Michael H. Best directs the Center for Industrial Competitiveness at the University of Massachusetts-Lowell. He is the author of Power to Compete (UMass Economic Project, 1997), a study of the electric power industry in America.
Let’s Ask the Voters
The Harshbarger-Cellucci deregulation bill isn’t simply an assault on our pocketbooks and lungs, but on democracy as well.
While the Legislature will passionately debate every penny spent on a poor kid or a school (as they should), the $12 billion bailout of the utilities wasn’t deemed worthy of even one minute of dialogue in the Massachusetts House. Had it been, maybe some of the critical disputes could have been resolved, as they have been here.
Below are some of the facts I offered which neither the lead utility advocate (John Rowe) nor the top government supporter (Scott Harshbarger) refute.
First, we have among the highest electric rates in the nation.
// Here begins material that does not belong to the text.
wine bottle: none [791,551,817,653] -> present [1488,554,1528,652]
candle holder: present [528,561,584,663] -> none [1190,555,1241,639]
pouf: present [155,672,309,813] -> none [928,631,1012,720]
After deregulation, those rates will remain 50 percent above the national average.
Second, the total bill for the utilities’ investments-gone-bad will approach $10 billion, or roughly $3,000 per family.
Third, had the issue of “stranded costs” been confronted and shared fairly, our bills could have gone down three to four times as much as proposed under the new law.
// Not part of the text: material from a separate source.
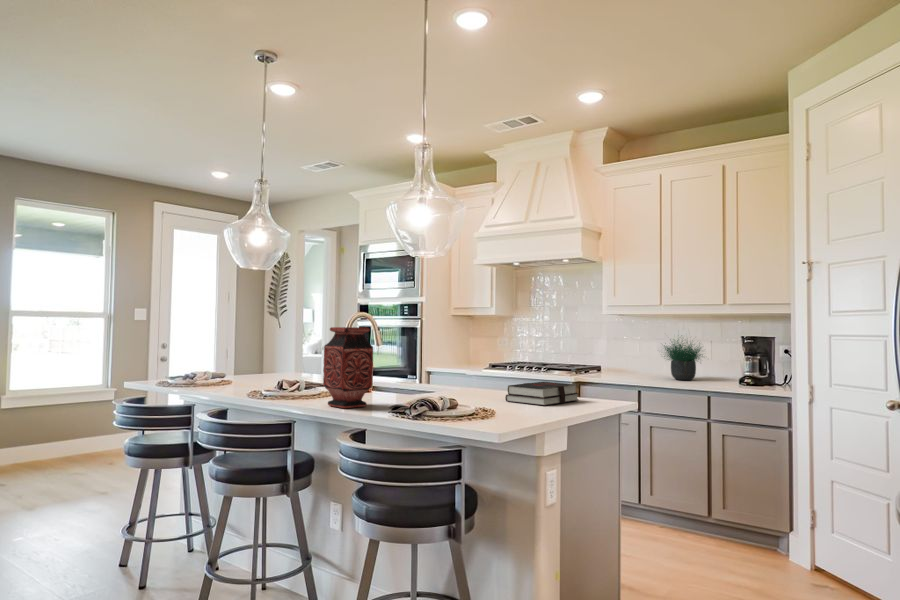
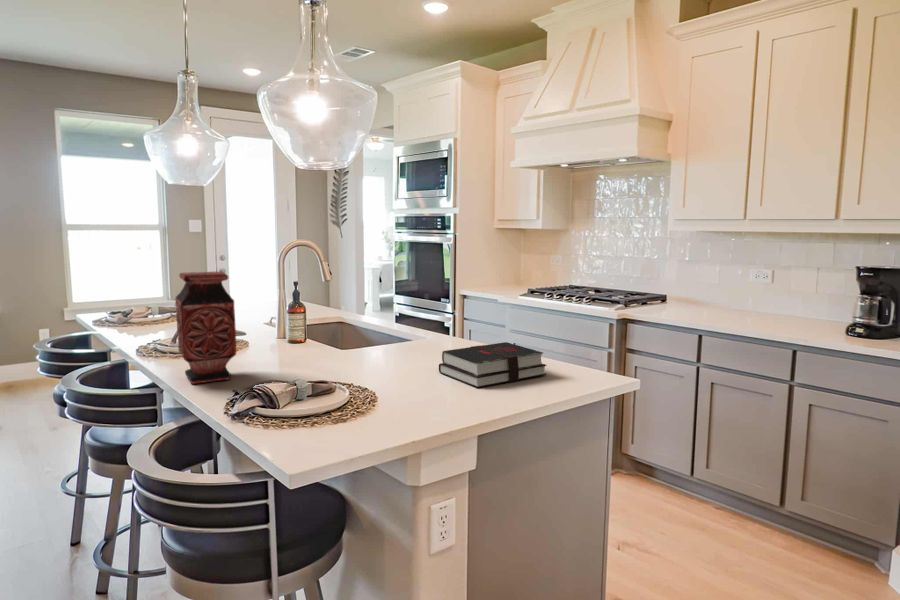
potted plant: present [664,340,701,380] -> none [728,247,811,323]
Fourth, the initial 10 percent rate cut will quickly be subject to erosion. (And by the way, even if the $5 to $6 per month cut were to remain in place, it would take the typical ratepayer 50 years to recoup what he or she’s paid in stranded costs courtesy of this law.)
Where we appear to disagree is over semantics and spine. Neither Rowe nor Harshbarger like the word “bailout.” In the spirit of compromise, we’ll agree to call it ransom.
And they rely on specious legal arguments to make the no-litigation case. In fact, despite Rowe’s assertions, the U.S. Supreme Court found there to be no constitutional right to full recovery. All that’s left for the attorney general is to ridicule my contention that he stand up and fight the utilities’ excesses, as New Hampshire’s governor, Jeanne Shaheen, is doing on this very issue.Ratepayers in Pennsylvania and Connecticut are benefiting from just such advocacy. In December in Philadelphia, the Public Utility Commission rejected a utility proposal and adopted a plan calling for 28 percent rate cuts. Several days later, state regulators in our southern neighbor barred Connecticut Light & Power from charging customers for operations at the shutdown Millstone plant.
While the debate never occurred on Beacon Hill, it will everywhere else in Massachusetts once we submit signatures in February to place our repeal-then-fix effort on the November ballot. Then, finally, democracy will get its day.